On 4/17/19 12:49 AM, Pradeep wrote:
On 4/11/19, Frank Filz <ffilzlnx(a)mindspring.com> wrote:
>> From: Daniel Gryniewicz [mailto:dang@redhat.com]
>> Sent: Thursday, April 11, 2019 5:28 AM
>>
>> Okay, I misunderstood the situation. That fix won't work, because
>> mdcache_lru_unref_chunk() takes the qlane lock, and it also takes the
>> content
>> lock, which must be taken before the qlane lock.
>>
>> The problem here is that the parent has a pointer to the chunk and a ref
>> on it,
>> and the chunk has a pointer to the parent but no ref on it.

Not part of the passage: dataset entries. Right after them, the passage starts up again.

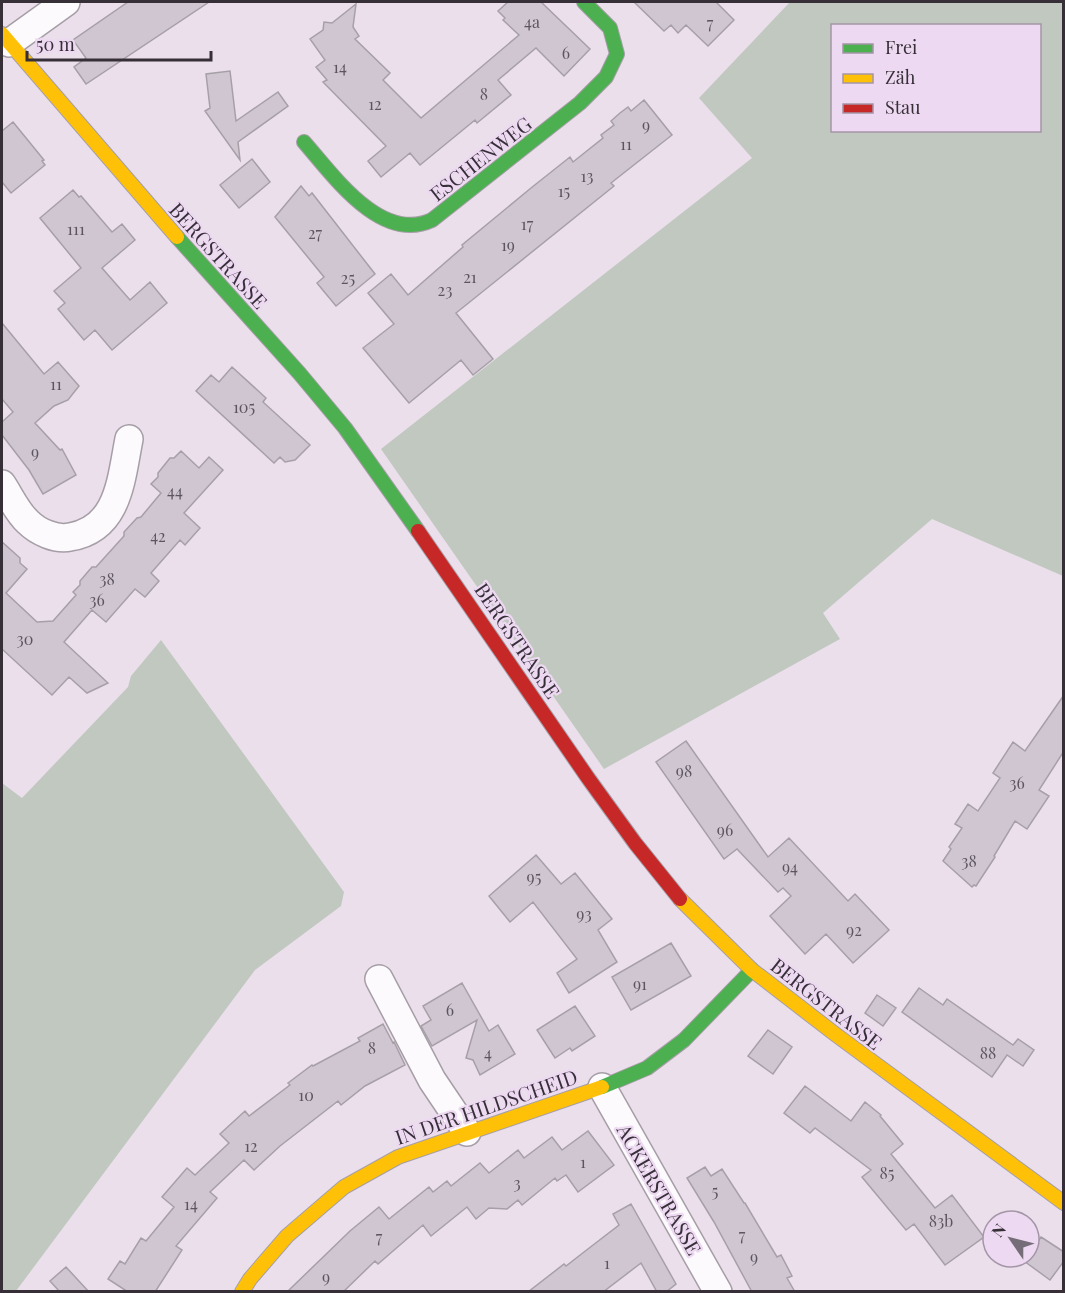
<svg xmlns="http://www.w3.org/2000/svg" width="1065" height="1293" font-family="'Playfair Display',serif">
<style>
.green{fill:#c1c8c0;fill-rule:evenodd}
.building{fill:#cfc6d1;stroke:#a79fa8;stroke-width:1.5}
.lines{fill:none;stroke-linecap:round;stroke-linejoin:round}
.street-casing{stroke:#a69ea7;stroke-width:30}
.fast-casing{stroke:#a69ea7;stroke-width:16}
.slow-casing{stroke:#a69ea7;stroke-width:16}
.jam-casing{stroke:#a69ea7;stroke-width:16}
.street{stroke:#fcfafc;stroke-width:27}
.fast{stroke:#4caf50;stroke-width:14}
.slow{stroke:#ffc107;stroke-width:14}
.jam{stroke:#c62828;stroke-width:14}
.labels{text-anchor:middle;dominant-baseline:central;stroke-width:4.5;stroke-linejoin:round;paint-order:stroke}
.number-label{font-size:16px;fill:#5c555e}
.street-label{font-size:20px;fill:#362f38;stroke:#edd9f1}
</style>
<rect width="100%" height="100%" fill="#eadfeb"/>
<path class="green" d="M790 2H1063V576L932 519 823 613 840 639 604 769 381 449 752 158 699 98ZM832 26H1040V130H832Z
M161 640 344 892 341 906 255 970 16 1291H2V783L22 798 128 687 131 676Z"/>
<path class="building" d="M128 2H209L86 84 74 67 86 58 73 40Z
M508 2H541L590 49 564 76 536 48 498 80 511 95 477 123 475 120 420 165 410 153 381 177 368 161 386 146 323 82 327 80 316 67 325 60 310 39 323 30 324 22 332 23 356 4 353 27 359 36 355 39 390 73 383 80 421 118 519 35 503 20 505 18 498 11Z
M634 2H716L734 20 708 46 686 25 678 33 671 25 664 31Z
M230 71 236 121 278 92 288 106 238 142 240 160 205 111 210 108 206 74Z
M644 100 672 135 611 183 614 186 456 313 493 359 473 375 461 360 409 403 363 348 394 324 368 293 391 274 408 295 463 247 462 245 531 188 570 157 573 162 603 138 601 135 614 125 611 121 620 113 628 107 631 111Z
M13 122 44 160 42 161 45 165 11 193 2 182V131Z
M252 159 270 182 239 208 220 185Z
M301 186 309 196 312 193 375 274 336 306 317 283 324 277 275 217Z
M73 190 79 197 81 196 112 232 122 224 135 240 102 268 130 300 150 282 167 303 112 350 95 330 84 340 58 309 65 303 54 291 81 268 40 218Z
M2 323 44 374 58 362 79 386 68 400 54 406 35 423 60 450 62 449 76 475 43 494 29 470 2 435V422L13 412 2 399Z
M232 367 266 398 263 402 310 445 295 460 285 462 280 457 274 463 196 391 211 375 219 382Z
M181 451 199 468 209 457 223 470 184 513 200 528 185 545 180 540 151 573 159 581 145 597 135 589 106 622 92 610 64 642 108 683 87 693 69 677 52 695 2 649V542L20 558V563L27 569 6 593 37 622 53 621 76 595 73 592 80 585V581L92 567H96L124 536V532L137 518 141 517 161 493 151 484 158 477V473L170 458H174Z
M1064 695V751L1039 790 1049 796 1027 829 1015 821 994 856 995 857 976 886 974 885 972 887 943 861 951 849 949 847 962 828 955 824 968 804 978 811 1000 778 993 773 1013 742 1025 751Z
M686 741 768 857 789 838 848 901 855 894 889 930 853 963 826 934 805 954 770 916 791 896 783 888 778 892 737 849 724 859 656 762Z
M536 855 561 884 575 873 612 919 598 930 617 962 569 993 557 973 577 959 533 902 510 922 489 896Z
M671 943 691 976 631 1010 612 977Z
M462 983 489 1031 498 1025 515 1054 480 1075 473 1060 466 1058 477 1020 432 1046 421 1026 431 1020 423 1006Z
M919 988 943 1005 947 999 1013 1045 1018 1039 1034 1050 1023 1066 1007 1055 992 1077 902 1012Z
M877 995 896 1008 883 1026 865 1013Z
M575 1006 595 1036 572 1051 570 1048 555 1058 537 1030Z
M383 1024 393 1043 394 1042 405 1065 365 1086 341 1105 338 1101 280 1146 254 1170 244 1160 210 1192 217 1198 176 1246 182 1250 155 1292H128L108 1279 120 1261 125 1264 141 1238 146 1241 174 1207 162 1197 187 1168 195 1175 229 1143 220 1134 245 1111 249 1116 290 1085 288 1083 312 1065 313 1066 360 1041 358 1038Z
M768 1030 792 1047 773 1074 748 1056Z
M805 1086 851 1121 865 1102 881 1115 880 1116 903 1144 891 1154 935 1208 952 1195 984 1237 945 1265 914 1224 906 1230 862 1177 871 1170 815 1128 810 1133 784 1113Z
M588 1131 614 1165 578 1192 566 1175 557 1181 555 1178 522 1205 518 1200 507 1209 489 1208 476 1219 467 1207 431 1236 423 1225 378 1264 375 1261 343 1292H287L350 1231 379 1207 389 1219 429 1187 433 1192 447 1181 451 1186 480 1163 489 1173 518 1150 524 1158 552 1137 562 1150Z
M705 1167 711 1176 722 1169 744 1203H745L777 1257 781 1255 792 1276 787 1278 795 1292H752L714 1222 687 1178Z
M631 1204 676 1284 666 1292H657L641 1263 603 1292H528L564 1264 566 1266 584 1252 619 1225 613 1214Z
M1041 1237 1064 1252V1261L1050 1280 1024 1261 1029 1257V1254Z
M66 1267 89 1292H60L50 1281Z"/>
<g class="lines">
<g class="street-casing">
<path id="street" d="M9 43 66 2
M2 484C10 496 17 512 28 522 38 532 56 540 70 537 119 529 121 479 129 439
M379 979 432 1080 467 1132
M602 1087 718 1292"/>
</g>
<g class="fast-casing">
<path id="fast" d="M304 142C333 175 381 244 432 220L580 103 606 77 617 54 610 28 584 2
M177 237 300 374 345 428 418 531
M602 1087 647 1068 684 1040 752 970"/>
</g>
<g class="slow-casing">
<path id="slow" d="M2 34 177 237
M680 899 752 970 835 1034 1064 1203
M242 1292 250 1279 287 1236 344 1187 398 1157 602 1087"/>
</g>
<g class="jam-casing">
<path id="jam" d="M418 531 588 778 635 843 680 899"/>
</g>
<use href="#street" class="street"/>
<use href="#fast" class="fast"/>
<use href="#slow" class="slow"/>
<use href="#jam" class="jam"/>
</g>
<g class="labels">
<g class="number-label">
<text x="532" y="21">4a</text>
<text x="710" y="22">7</text>
<text x="566" y="52">6</text>
<text x="340" y="66">14</text>
<text x="484" y="93">8</text>
<text x="375" y="103">12</text>
<text x="646" y="124">9</text>
<text x="626" y="143">11</text>
<text x="587" y="175">13</text>
<text x="564" y="190">15</text>
<text x="527" y="223">17</text>
<text x="76" y="228">111</text>
<text x="315" y="232">27</text>
<text x="508" y="244">19</text>
<text x="470" y="276">21</text>
<text x="348" y="277">25</text>
<text x="445" y="289">23</text>
<text x="56" y="383">11</text>
<text x="244" y="406">105</text>
<text x="35" y="451">9</text>
<text x="175" y="490">44</text>
<text x="158" y="535">42</text>
<text x="107" y="578">38</text>
<text x="97" y="599">36</text>
<text x="25" y="638">30</text>
<text x="684" y="770">98</text>
<text x="1017" y="782">36</text>
<text x="725" y="829">96</text>
<text x="969" y="860">38</text>
<text x="790" y="866">94</text>
<text x="534" y="876">95</text>
<text x="584" y="913">93</text>
<text x="854" y="929">92</text>
<text x="640" y="983">91</text>
<text x="450" y="1009">6</text>
<text x="372" y="1047">8</text>
<text x="488" y="1052">4</text>
<text x="988" y="1052">88</text>
<text x="306" y="1094">10</text>
<text x="251" y="1145">12</text>
<text x="583" y="1161">1</text>
<text x="887" y="1172">85</text>
<text x="517" y="1182">3</text>
<text x="715" y="1190">5</text>
<text x="191" y="1203">14</text>
<text x="941" y="1220">83b</text>
<text x="742" y="1234">7</text>
<text x="379" y="1236">7</text>
<text x="754" y="1256">9</text>
<text x="607" y="1262">1</text>
<text x="326" y="1276">9</text>
</g>
<g class="street-label">
<text transform="translate(480 158) rotate(-38)">ESCHENWEG</text>
<text transform="translate(219 255) rotate(48)">BERGSTRASSE</text>
<text transform="translate(518 640) rotate(56)">BERGSTRASSE</text>
<text transform="translate(827 1003) rotate(38)">BERGSTRASSE</text>
<text transform="translate(486 1106) rotate(-19)">IN DER HILDSCHEID</text>
<text transform="translate(660 1189) rotate(60)">ACKERSTRASSE</text>
</g>
</g>
<rect width="1065" height="1293" fill="none" stroke="#362f38" stroke-width="6"/>
<rect x="831" y="24" width="210" height="108" fill="#edd9f1" stroke="#a495a7" stroke-width="1.5"/>
<rect x="843" y="44" width="30" height="9" fill="#4caf50" stroke="#a495a7" stroke-width="1.5"/>
<text x="885" y="54" font-size="18" fill="#362f38">Frei</text>
<rect x="843" y="74" width="30" height="9" fill="#ffc107" stroke="#a495a7" stroke-width="1.5"/>
<text x="885" y="84" font-size="18" fill="#362f38">Zäh</text>
<rect x="843" y="104" width="30" height="9" fill="#c62828" stroke="#a495a7" stroke-width="1.5"/>
<text x="885" y="114" font-size="18" fill="#362f38">Stau</text>
<g transform="translate(1011 1239) rotate(305)"><circle r="28" fill="#edd9f1" stroke="#a495a7" stroke-width="1.5"/>
<path d="M0-4.5L10 22L0 15L-10 22Z" fill="#756d77"/>
<text y="-9" font-size="16" font-weight="bold" text-anchor="middle" fill="#362f38">N</text>
</g>
<path d="M27 51v9h184v-9" fill="none" stroke="#362f38" stroke-width="3"/>
<text x="36" y="51" font-size="18" fill="#362f38" stroke="#edd9f1" stroke-width="4.5" paint-order="stroke">50 m</text>
</svg>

>> This means that the parent refcount can go to zero while the chunk has a
>> pointer. I think we need to force remove all the chunks when we recycle
>> the
>> parent, and null out the parent pointer in the chunk as well. We'll have
>> to audit
>> all the uses of the parent pointer and make sure the call path has a ref
>> to the
>> parent, or that it can handle a null parent pointer.
Hi Daniel,
By force cleaning, did you have something like this in mind?
https://review.gerrithub.io/c/ffilz/nfs-ganesha/+/451311/1/src/FSAL/Stack...
I was thinking something more like this:
https://paste.fedoraproject.org/paste/2CJh-0heaj-nQQeb7Ou5KQ
Your solution may work; but it worries me to add an unbounded loop into
the mix, especially since this involves multiple locks.
Note, I haven't fully audited all the callpaths to make sure that they
can handle parent being NULL. I believe all the ones that can't have a
ref on parent, so it should be okay.
Daniel